---- EXCERPTED RECORDS

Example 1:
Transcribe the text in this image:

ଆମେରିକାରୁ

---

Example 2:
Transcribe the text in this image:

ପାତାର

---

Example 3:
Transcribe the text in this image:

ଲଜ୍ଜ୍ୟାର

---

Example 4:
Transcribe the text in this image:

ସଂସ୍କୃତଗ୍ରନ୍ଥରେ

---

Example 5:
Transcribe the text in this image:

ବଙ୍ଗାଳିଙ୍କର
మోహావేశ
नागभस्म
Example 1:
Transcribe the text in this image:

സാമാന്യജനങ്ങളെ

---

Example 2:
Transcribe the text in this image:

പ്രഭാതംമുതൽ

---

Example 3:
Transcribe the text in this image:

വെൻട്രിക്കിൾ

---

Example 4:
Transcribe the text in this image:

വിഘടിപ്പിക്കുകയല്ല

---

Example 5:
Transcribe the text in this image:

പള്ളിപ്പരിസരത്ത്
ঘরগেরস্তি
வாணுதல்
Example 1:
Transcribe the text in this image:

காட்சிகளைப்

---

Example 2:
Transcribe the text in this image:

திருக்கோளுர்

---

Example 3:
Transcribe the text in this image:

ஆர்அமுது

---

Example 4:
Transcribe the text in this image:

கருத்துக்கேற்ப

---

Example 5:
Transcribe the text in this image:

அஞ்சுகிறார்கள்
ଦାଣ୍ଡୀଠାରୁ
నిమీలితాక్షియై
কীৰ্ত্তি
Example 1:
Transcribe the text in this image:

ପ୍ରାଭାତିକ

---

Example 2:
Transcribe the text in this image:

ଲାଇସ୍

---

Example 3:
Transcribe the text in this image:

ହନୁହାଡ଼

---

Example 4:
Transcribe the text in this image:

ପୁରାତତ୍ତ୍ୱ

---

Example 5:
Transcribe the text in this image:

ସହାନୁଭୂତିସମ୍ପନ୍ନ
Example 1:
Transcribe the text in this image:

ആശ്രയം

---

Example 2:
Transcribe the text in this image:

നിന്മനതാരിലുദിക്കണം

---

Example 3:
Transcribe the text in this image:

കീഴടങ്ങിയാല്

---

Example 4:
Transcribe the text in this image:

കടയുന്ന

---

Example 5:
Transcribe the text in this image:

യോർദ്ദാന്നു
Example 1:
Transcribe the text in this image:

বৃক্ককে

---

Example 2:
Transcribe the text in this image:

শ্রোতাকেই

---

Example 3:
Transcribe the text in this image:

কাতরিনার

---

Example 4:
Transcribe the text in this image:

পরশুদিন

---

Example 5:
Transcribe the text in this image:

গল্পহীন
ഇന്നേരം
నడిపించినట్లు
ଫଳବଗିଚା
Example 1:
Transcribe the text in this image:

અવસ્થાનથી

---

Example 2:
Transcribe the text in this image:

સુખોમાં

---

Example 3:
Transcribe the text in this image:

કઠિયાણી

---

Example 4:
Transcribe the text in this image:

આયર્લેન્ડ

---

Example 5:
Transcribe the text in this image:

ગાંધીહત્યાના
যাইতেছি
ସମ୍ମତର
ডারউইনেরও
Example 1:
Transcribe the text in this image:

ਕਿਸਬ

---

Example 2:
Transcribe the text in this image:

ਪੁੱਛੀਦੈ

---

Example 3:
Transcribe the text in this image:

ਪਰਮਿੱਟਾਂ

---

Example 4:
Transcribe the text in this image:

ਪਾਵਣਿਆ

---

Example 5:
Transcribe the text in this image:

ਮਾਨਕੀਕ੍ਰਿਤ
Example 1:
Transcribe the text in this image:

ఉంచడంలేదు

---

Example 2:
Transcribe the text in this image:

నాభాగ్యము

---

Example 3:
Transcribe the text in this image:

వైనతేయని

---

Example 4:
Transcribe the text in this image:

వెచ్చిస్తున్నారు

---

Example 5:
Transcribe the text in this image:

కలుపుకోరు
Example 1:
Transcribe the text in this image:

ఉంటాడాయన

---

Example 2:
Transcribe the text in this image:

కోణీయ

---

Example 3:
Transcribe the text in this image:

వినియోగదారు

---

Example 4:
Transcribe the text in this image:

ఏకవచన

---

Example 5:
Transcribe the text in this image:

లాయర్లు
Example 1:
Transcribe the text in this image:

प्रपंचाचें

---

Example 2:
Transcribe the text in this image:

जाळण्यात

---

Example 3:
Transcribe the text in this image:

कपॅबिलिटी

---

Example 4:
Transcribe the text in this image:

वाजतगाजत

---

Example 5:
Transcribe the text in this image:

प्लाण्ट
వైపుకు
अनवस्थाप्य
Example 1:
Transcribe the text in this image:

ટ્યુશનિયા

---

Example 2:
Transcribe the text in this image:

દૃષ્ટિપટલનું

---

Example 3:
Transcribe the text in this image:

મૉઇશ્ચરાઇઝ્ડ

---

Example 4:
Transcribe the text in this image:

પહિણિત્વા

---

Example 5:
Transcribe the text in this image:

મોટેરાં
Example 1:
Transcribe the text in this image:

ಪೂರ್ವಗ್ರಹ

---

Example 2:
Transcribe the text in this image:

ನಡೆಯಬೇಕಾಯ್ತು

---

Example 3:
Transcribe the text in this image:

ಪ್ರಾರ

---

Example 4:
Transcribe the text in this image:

--------

• THE PROBLEM
Exact duplication of all the data above is expected.

• SOLUTION BELOW
Example 1:
Transcribe the text in this image:

ଆମେରିକାରୁ

---

Example 2:
Transcribe the text in this image:

ପାତାର

---

Example 3:
Transcribe the text in this image:

ଲଜ୍ଜ୍ୟାର

---

Example 4:
Transcribe the text in this image:

ସଂସ୍କୃତଗ୍ରନ୍ଥରେ

---

Example 5:
Transcribe the text in this image:

ବଙ୍ଗାଳିଙ୍କର
మోహావేశ
नागभस्म
Example 1:
Transcribe the text in this image:

സാമാന്യജനങ്ങളെ

---

Example 2:
Transcribe the text in this image:

പ്രഭാതംമുതൽ

---

Example 3:
Transcribe the text in this image:

വെൻട്രിക്കിൾ

---

Example 4:
Transcribe the text in this image:

വിഘടിപ്പിക്കുകയല്ല

---

Example 5:
Transcribe the text in this image:

പള്ളിപ്പരിസരത്ത്
ঘরগেরস্তি
வாணுதல்
Example 1:
Transcribe the text in this image:

காட்சிகளைப்

---

Example 2:
Transcribe the text in this image:

திருக்கோளுர்

---

Example 3:
Transcribe the text in this image:

ஆர்அமுது

---

Example 4:
Transcribe the text in this image:

கருத்துக்கேற்ப

---

Example 5:
Transcribe the text in this image:

அஞ்சுகிறார்கள்
ଦାଣ୍ଡୀଠାରୁ
నిమీలితాక్షియై
কীৰ্ত্তি
Example 1:
Transcribe the text in this image:

ପ୍ରାଭାତିକ

---

Example 2:
Transcribe the text in this image:

ଲାଇସ୍

---

Example 3:
Transcribe the text in this image:

ହନୁହାଡ଼

---

Example 4:
Transcribe the text in this image:

ପୁରାତତ୍ତ୍ୱ

---

Example 5:
Transcribe the text in this image:

ସହାନୁଭୂତିସମ୍ପନ୍ନ
Example 1:
Transcribe the text in this image:

ആശ്രയം

---

Example 2:
Transcribe the text in this image:

നിന്മനതാരിലുദിക്കണം

---

Example 3:
Transcribe the text in this image:

കീഴടങ്ങിയാല്

---

Example 4:
Transcribe the text in this image:

കടയുന്ന

---

Example 5:
Transcribe the text in this image:

യോർദ്ദാന്നു
Example 1:
Transcribe the text in this image:

বৃক্ককে

---

Example 2:
Transcribe the text in this image:

শ্রোতাকেই

---

Example 3:
Transcribe the text in this image:

কাতরিনার

---

Example 4:
Transcribe the text in this image:

পরশুদিন

---

Example 5:
Transcribe the text in this image:

গল্পহীন
ഇന്നേരം
నడిపించినట్లు
ଫଳବଗିଚା
Example 1:
Transcribe the text in this image:

અવસ્થાનથી

---

Example 2:
Transcribe the text in this image:

સુખોમાં

---

Example 3:
Transcribe the text in this image:

કઠિયાણી

---

Example 4:
Transcribe the text in this image:

આયર્લેન્ડ

---

Example 5:
Transcribe the text in this image:

ગાંધીહત્યાના
যাইতেছি
ସମ୍ମତର
ডারউইনেরও
Example 1:
Transcribe the text in this image:

ਕਿਸਬ

---

Example 2:
Transcribe the text in this image:

ਪੁੱਛੀਦੈ

---

Example 3:
Transcribe the text in this image:

ਪਰਮਿੱਟਾਂ

---

Example 4:
Transcribe the text in this image:

ਪਾਵਣਿਆ

---

Example 5:
Transcribe the text in this image:

ਮਾਨਕੀਕ੍ਰਿਤ
Example 1:
Transcribe the text in this image:

ఉంచడంలేదు

---

Example 2:
Transcribe the text in this image:

నాభాగ్యము

---

Example 3:
Transcribe the text in this image:

వైనతేయని

---

Example 4:
Transcribe the text in this image:

వెచ్చిస్తున్నారు

---

Example 5:
Transcribe the text in this image:

కలుపుకోరు
Example 1:
Transcribe the text in this image:

ఉంటాడాయన

---

Example 2:
Transcribe the text in this image:

కోణీయ

---

Example 3:
Transcribe the text in this image:

వినియోగదారు

---

Example 4:
Transcribe the text in this image:

ఏకవచన

---

Example 5:
Transcribe the text in this image:

లాయర్లు
Example 1:
Transcribe the text in this image:

प्रपंचाचें

---

Example 2:
Transcribe the text in this image:

जाळण्यात

---

Example 3:
Transcribe the text in this image:

कपॅबिलिटी

---

Example 4:
Transcribe the text in this image:

वाजतगाजत

---

Example 5:
Transcribe the text in this image:

प्लाण्ट
వైపుకు
अनवस्थाप्य
Example 1:
Transcribe the text in this image:

ટ્યુશનિયા

---

Example 2:
Transcribe the text in this image:

દૃષ્ટિપટલનું

---

Example 3:
Transcribe the text in this image:

મૉઇશ્ચરાઇઝ્ડ

---

Example 4:
Transcribe the text in this image:

પહિણિત્વા

---

Example 5:
Transcribe the text in this image:

મોટેરાં
Example 1:
Transcribe the text in this image:

ಪೂರ್ವಗ್ರಹ

---

Example 2:
Transcribe the text in this image:

ನಡೆಯಬೇಕಾಯ್ತು

---

Example 3:
Transcribe the text in this image:

ಪ್ರಾರ

---

Example 4:
Transcribe the text in this image:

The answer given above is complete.